## Текст для чтения:
– Действительно, непохоже, чтобы Вагнер экономил бумагу или скупился на идеи… Кстати о замыслах: как они чаще всего зарождаются?
– Когда я пишу для кино, приходится выбирать, опираясь на многие факторы. Главные – это сценарий и визуальный ряд, но порой меня посещает и неожиданное наитие. С абсолютной музыкой все иначе.
Например, сочиняя «Четвертый концерт», я почувствовал, что нужно расположить по трубе и по тромбону по обе стороны от органа: это было вовсе не обязательно, но мне было интересно добиться не только удачного сочетания тембров, но и эффекта простора.
Помню, как я с радостью взялся за уникальную композицию, которую назвал «Vidi Aquam. Id Est Benacum. Для сопрано и маленького оркестра» (1993). Это часть католической мессы. Контекст, которому она была посвящена, сам все прояснял. Речь шла об озере Гарда. Я сочинил партитуру для пяти разных квартетов, вступающих один за другим и постепенно накладывающихся друг на друга, последовательно проводя двадцать семь различных комбинаций. Как я пришел к подобному решению? Откуда взялась такая форма? Отчего я выбрал такой неоднозначный эффект и сделал такую продолжительную мелодию, которая лишь в конце подхватывается сопрано, дополненного двумя звучащими звуками? Все началось с того, что я представил себе мнимое затишье, динамическую неподвижность – кипящий жизнью тихий омут. На эту мысль меня навел контекст.
Для кино я иной раз пишу даже «романтические» композиции, но в случаях, когда музыка не привязана к визуальному ряду, а моя творческая свобода ничем не ограничена, нарочитой чувственности и сентиментальности я предпочитаю более глубокую и абстрактную экспрессивность. Хотя надо сказать, что, несмотря на кажущееся противоречие, черновым вариантом темы к фильму Торнаторе «Двое во Вселенной» (2016) была как раз композиция для четырех фортепиано.
Для чего мне понадобилось несколько инструментов и почему именно четыре? Единственному солирующему пианисту было бы не под силу добиться такого эффекта, так что я написал партитуру для четверых исполнителей, каждый из которых одномоментно играл бы всего одну ноту и мог просто нажимать на клавишу одним пальцем.
На этот раз замысел родился из самого сюжета картины – истории любви двух близких и в то же время далеких людей. Идея близости на расстоянии привела поначалу к довольно умозрительному, любопытному с чисто теоретической точки зрения музыкальному эксперименту. Я развивал свою концепцию так же, как привык трудиться над абсолютной музыкой. Только в процессе дальнейшей работы стало ясно, что, несмотря на изначальные достоинства замысла, отрывок вышел чересчур статичным и концентрированным, оторванным от прикладного контекста и непригодным для использования в фильме. В конце концов я положил партитуру в стол, но не исключаю, что однажды еще возьму ее на вооружение.
– Вернемся к моему предыдущему вопросу. Вспомни те моменты, когда ты чувствуешь себя совершенно свободным. Каким образом ты наталкиваешься на музыкальную идею?
– Сначала я слышу тембр. Об интервалах я задумываюсь позже, а вот тембры имеют важнейшее значение: меня очень вдохновляет процесс выбора инструмента или оркестрового состава. Уже после я думаю о форме и о композиционной структуре произведения.

## Фрагменты данных:
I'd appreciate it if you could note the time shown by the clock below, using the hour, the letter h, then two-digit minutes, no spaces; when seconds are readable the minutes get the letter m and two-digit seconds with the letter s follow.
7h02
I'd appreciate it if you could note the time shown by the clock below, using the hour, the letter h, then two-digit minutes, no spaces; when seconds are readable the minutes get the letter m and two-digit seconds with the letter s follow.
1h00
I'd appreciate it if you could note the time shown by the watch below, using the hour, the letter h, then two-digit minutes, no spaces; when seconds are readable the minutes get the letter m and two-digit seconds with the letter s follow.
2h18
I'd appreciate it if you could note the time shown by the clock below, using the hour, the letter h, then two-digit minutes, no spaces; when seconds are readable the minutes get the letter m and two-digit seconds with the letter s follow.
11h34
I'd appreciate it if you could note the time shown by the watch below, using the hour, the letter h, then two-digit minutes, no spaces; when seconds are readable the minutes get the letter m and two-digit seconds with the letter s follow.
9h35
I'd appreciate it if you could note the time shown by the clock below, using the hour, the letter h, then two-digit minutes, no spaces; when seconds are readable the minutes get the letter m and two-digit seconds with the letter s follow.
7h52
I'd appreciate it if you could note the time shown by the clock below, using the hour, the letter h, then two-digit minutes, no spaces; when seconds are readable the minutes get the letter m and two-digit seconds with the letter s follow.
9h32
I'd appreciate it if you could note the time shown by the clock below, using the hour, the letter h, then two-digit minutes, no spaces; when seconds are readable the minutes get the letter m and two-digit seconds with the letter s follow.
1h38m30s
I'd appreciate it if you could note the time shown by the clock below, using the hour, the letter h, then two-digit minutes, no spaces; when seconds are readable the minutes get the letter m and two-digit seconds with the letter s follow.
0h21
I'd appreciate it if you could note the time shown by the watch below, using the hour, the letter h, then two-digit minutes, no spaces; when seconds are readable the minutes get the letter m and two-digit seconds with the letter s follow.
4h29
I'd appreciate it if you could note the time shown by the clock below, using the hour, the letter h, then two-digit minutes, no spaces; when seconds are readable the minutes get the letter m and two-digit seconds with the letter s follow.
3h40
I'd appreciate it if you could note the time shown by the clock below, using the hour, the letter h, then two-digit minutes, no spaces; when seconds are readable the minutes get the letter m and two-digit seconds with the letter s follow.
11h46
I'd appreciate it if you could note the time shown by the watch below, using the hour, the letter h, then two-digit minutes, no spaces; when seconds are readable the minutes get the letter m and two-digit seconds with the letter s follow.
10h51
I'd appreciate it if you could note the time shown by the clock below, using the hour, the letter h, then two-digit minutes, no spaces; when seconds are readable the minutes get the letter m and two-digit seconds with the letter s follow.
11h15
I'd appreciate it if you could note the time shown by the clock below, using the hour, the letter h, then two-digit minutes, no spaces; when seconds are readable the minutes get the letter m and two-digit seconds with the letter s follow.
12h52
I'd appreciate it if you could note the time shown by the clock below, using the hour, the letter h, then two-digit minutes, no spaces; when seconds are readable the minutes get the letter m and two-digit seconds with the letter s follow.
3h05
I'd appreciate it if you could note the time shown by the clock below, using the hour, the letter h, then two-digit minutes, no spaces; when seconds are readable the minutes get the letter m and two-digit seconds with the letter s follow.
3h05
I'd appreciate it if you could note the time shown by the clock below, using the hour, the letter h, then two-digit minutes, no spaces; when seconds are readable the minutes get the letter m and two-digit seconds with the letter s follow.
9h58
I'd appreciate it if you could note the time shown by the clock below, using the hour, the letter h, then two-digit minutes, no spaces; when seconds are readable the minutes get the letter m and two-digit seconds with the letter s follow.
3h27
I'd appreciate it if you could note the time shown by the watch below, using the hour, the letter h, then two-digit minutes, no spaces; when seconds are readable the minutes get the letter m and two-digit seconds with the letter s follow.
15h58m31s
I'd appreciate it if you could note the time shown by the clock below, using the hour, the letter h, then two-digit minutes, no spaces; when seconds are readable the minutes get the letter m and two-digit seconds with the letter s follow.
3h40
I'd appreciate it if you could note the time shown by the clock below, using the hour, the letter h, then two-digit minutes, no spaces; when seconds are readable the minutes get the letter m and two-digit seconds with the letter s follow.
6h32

## Условие задания:
Продолжите беседу о рождении музыкальных замыслов, начав сразу после последней реплики. Данные представляют собой отдельный от текста материал.

## Ответ:
Кстати, я больше не верю в классические музыкальные формы [44], но тем не менее считаю, что строение произведения является главнейшим элементом композиции. К примеру, когда композитор не должен подстраивать музыку под визуальный ряд, он более свободен в творчестве и может изобретать новые формы для каждого произведения. И все-таки порой композиционную структуру можно выстроить всего одним или несколькими способами, то есть музыкант автоматически выбирает из ограниченного количества форм, тут и думать нечего.
Форму я подбираю уже после выбора инструментов. Ну а уж потом занимаюсь остальными аспектами и оттачиваю детали: пишу, вычеркиваю, правлю, спрашиваю себя, не преждевременно ли вступление того или иного голоса, а может, он вступает как раз слишком поздно.
Это неосознанный процесс, который становится осознанным только тогда, когда мой карандаш выводит определенную паузу или ноту. Каждый миг я оказываюсь на распутье, передо мной встает выбор, в каком направлении двигаться.
Где же верное решение? В том-то и дело, что все они верны, и в то же время ни одно из них не верно, однако именно они и отличают каждого композитора и каждое произведение.
– Ты заранее просчитываешь каждый шаг в жизни и в творчестве или размышляешь над своими поступками уже после того, как их совершаешь?
– В определенном смысле и то, и другое. Многие из принятых или не принятых жизненных и творческих решений мне удалось осмыслить только после того, как я сделал выбор. При этом решения мои часто были обусловлены внешними обстоятельствами и становились результатом моей личной реакции на новые стимулы.
Например, все, что я увидел и услышал на дармштадтских летних курсах современной музыки в пятьдесят восьмом, послужило для меня сильнейшим творческим толчком.
К тому времени я уже написал свои первые произведения в манере Новой музыки – «Три этюда для флейты, кларнета и фагота» (1957) и «Расстояния для скрипки, виолончели и фортепиано» (1958), а, вернувшись в Германию, под очарованием Новой музыки я написал «Музыку для одиннадцати скрипок» (1958).
После этого я неожиданно для самого себя начал заниматься аранжировками песен популярных композиторов и писать для кино. Прежде я и не думал, что свяжу свою карьеру с кино. Одним словом, я всегда старался решать задачи, которые ставила передо мной жизнь, по мере поступления.
Сейчас моя творческая манера сильно изменилась, но семена первых опытов и выработанных техник проросли, положив начало постепенному процессу трансформации и контаминации того музыкального стиля, который всегда составлял основу моей индивидуальности, тембра и личности. Конечно, тогда я всего этого не осознавал.
– Зависит ли талант от степени самоотдачи?
– Я полностью посвящаю себя музыке, что стоит немалых жертв, а мой талант, как мне кажется, с годами и опытом только возрос.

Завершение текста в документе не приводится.